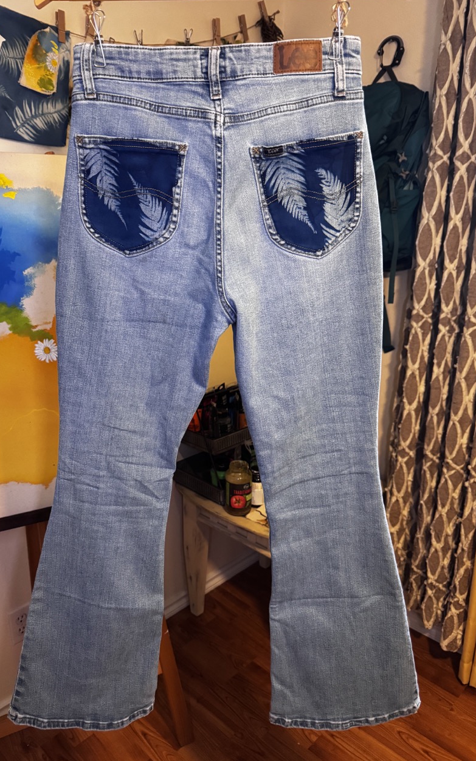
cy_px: 383
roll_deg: +0.5
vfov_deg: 70.4
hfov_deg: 47.4
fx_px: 539
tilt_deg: -16.5
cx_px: 199
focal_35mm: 26
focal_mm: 6.76
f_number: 1.78
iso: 800
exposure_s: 1/49
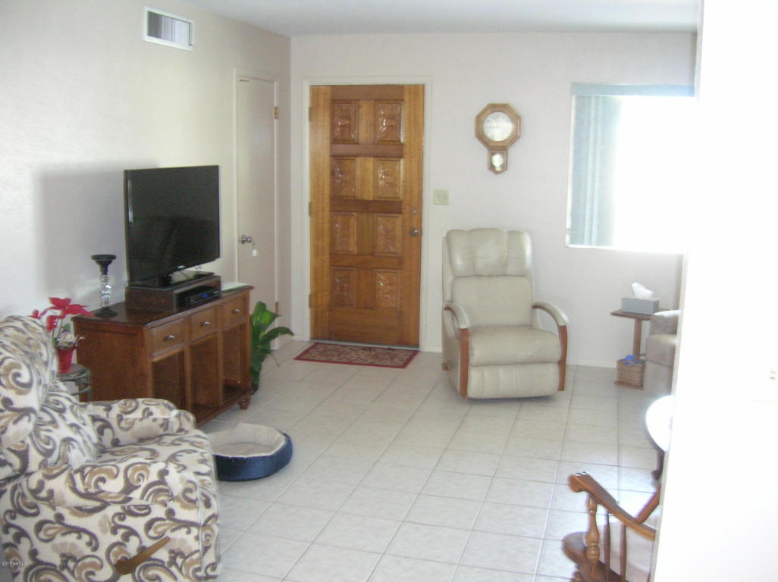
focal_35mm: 34
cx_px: 389
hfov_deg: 54.0
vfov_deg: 41.7
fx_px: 764
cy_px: 291
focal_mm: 5.7
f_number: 2.9
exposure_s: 1/18
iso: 200
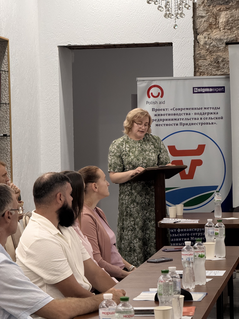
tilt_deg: -1.4
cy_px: 160
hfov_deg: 12.3
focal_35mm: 120
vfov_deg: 16.4
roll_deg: +0.9
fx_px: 1105
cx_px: 120
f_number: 2.8
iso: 320
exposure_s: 1/100
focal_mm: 15.66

=== Written task ===
Your output must be the exact lines from the one containing "tilt_deg: -1.4" through the end of the data above, both included, and nothing more.

=== Response below ===
tilt_deg: -1.4
cy_px: 160
hfov_deg: 12.3
focal_35mm: 120
vfov_deg: 16.4
roll_deg: +0.9
fx_px: 1105
cx_px: 120
f_number: 2.8
iso: 320
exposure_s: 1/100
focal_mm: 15.66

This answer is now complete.